*EXERCISE INSTRUCTIONS*
Render the listing as a Markdown table with the columns "No." and "Line", giving each line its own numbered row and leaving out blank lines. Begin at the first line of the listing and stop after the line that contains "order: Laurales".

(Data items)
===
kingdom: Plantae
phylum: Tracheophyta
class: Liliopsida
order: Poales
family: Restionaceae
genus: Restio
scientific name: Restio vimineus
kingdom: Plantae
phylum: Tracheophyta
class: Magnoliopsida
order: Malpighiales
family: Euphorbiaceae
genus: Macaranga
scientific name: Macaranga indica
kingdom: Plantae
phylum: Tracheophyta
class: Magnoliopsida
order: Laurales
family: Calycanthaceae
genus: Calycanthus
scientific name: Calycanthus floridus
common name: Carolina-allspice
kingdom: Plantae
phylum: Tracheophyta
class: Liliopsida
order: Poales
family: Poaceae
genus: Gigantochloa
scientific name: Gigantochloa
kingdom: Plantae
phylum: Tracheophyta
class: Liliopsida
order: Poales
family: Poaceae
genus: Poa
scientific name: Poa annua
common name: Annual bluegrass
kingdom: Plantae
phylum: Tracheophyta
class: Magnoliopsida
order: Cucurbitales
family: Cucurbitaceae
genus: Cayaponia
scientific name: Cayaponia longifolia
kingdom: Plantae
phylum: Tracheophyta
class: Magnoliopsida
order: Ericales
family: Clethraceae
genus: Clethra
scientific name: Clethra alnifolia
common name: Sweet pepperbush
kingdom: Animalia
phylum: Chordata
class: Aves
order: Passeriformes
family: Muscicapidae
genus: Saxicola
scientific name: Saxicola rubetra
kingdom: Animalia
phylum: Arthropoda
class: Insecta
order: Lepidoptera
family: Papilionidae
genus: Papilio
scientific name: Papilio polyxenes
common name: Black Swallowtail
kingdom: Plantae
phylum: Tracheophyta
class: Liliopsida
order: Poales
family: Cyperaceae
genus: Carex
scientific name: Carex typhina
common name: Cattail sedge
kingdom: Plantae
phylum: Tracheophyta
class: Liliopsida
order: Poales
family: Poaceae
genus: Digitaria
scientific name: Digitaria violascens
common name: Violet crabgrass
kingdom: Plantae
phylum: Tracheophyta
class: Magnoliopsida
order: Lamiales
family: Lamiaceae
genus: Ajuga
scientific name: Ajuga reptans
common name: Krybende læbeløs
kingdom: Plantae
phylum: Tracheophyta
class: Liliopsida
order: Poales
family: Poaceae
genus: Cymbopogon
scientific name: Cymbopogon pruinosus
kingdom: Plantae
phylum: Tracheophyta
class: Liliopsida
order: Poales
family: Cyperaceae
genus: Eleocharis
===
*FULL OUTPUT*
| No. | Line |
|---|---|
| 1 | kingdom: Plantae |
| 2 | phylum: Tracheophyta |
| 3 | class: Liliopsida |
| 4 | order: Poales |
| 5 | family: Restionaceae |
| 6 | genus: Restio |
| 7 | scientific name: Restio vimineus |
| 8 | kingdom: Plantae |
| 9 | phylum: Tracheophyta |
| 10 | class: Magnoliopsida |
| 11 | order: Malpighiales |
| 12 | family: Euphorbiaceae |
| 13 | genus: Macaranga |
| 14 | scientific name: Macaranga indica |
| 15 | kingdom: Plantae |
| 16 | phylum: Tracheophyta |
| 17 | class: Magnoliopsida |
| 18 | order: Laurales |